● **Aim of the exercise**
Lines before the one containing "index mcp: (120, 139)" are not wanted. Transcribe that line and all after it exactly, to the end of the entries.

● **Records for the task**
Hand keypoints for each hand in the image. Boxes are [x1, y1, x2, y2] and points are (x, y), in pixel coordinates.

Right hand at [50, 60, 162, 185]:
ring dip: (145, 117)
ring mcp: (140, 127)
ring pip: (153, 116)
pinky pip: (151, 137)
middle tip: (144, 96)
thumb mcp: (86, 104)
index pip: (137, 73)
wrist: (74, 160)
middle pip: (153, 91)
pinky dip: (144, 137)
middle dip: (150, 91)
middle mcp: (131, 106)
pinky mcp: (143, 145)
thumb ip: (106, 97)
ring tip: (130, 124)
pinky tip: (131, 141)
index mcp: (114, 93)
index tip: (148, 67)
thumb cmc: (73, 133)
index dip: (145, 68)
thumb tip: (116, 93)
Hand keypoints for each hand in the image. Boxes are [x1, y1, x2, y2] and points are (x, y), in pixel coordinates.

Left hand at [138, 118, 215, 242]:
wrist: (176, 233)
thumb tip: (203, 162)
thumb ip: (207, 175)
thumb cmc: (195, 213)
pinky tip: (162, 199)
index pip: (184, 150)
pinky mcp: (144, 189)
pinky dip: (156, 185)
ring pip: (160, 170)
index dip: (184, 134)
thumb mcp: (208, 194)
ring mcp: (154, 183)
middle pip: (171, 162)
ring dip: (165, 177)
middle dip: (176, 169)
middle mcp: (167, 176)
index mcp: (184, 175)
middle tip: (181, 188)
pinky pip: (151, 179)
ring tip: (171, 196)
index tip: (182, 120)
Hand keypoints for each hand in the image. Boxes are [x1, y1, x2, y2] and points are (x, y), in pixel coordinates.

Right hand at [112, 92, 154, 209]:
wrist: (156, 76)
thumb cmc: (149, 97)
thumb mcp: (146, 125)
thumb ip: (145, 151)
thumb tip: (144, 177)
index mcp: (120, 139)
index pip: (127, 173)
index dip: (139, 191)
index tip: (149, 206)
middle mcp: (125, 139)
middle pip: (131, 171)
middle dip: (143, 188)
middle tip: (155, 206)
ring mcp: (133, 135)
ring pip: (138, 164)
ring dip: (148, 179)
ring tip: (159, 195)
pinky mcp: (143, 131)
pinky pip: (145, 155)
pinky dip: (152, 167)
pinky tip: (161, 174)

● **Response to the exercise**
index mcp: (120, 139)
index pip: (127, 173)
index dip: (139, 191)
index tip: (149, 206)
middle mcp: (125, 139)
middle pip: (131, 171)
middle dip: (143, 188)
middle tip: (155, 206)
ring mcp: (133, 135)
ring pip: (138, 164)
ring dip: (148, 179)
ring tip: (159, 195)
pinky mcp: (143, 131)
pinky pip: (145, 155)
pinky dip: (152, 167)
pinky tip: (161, 174)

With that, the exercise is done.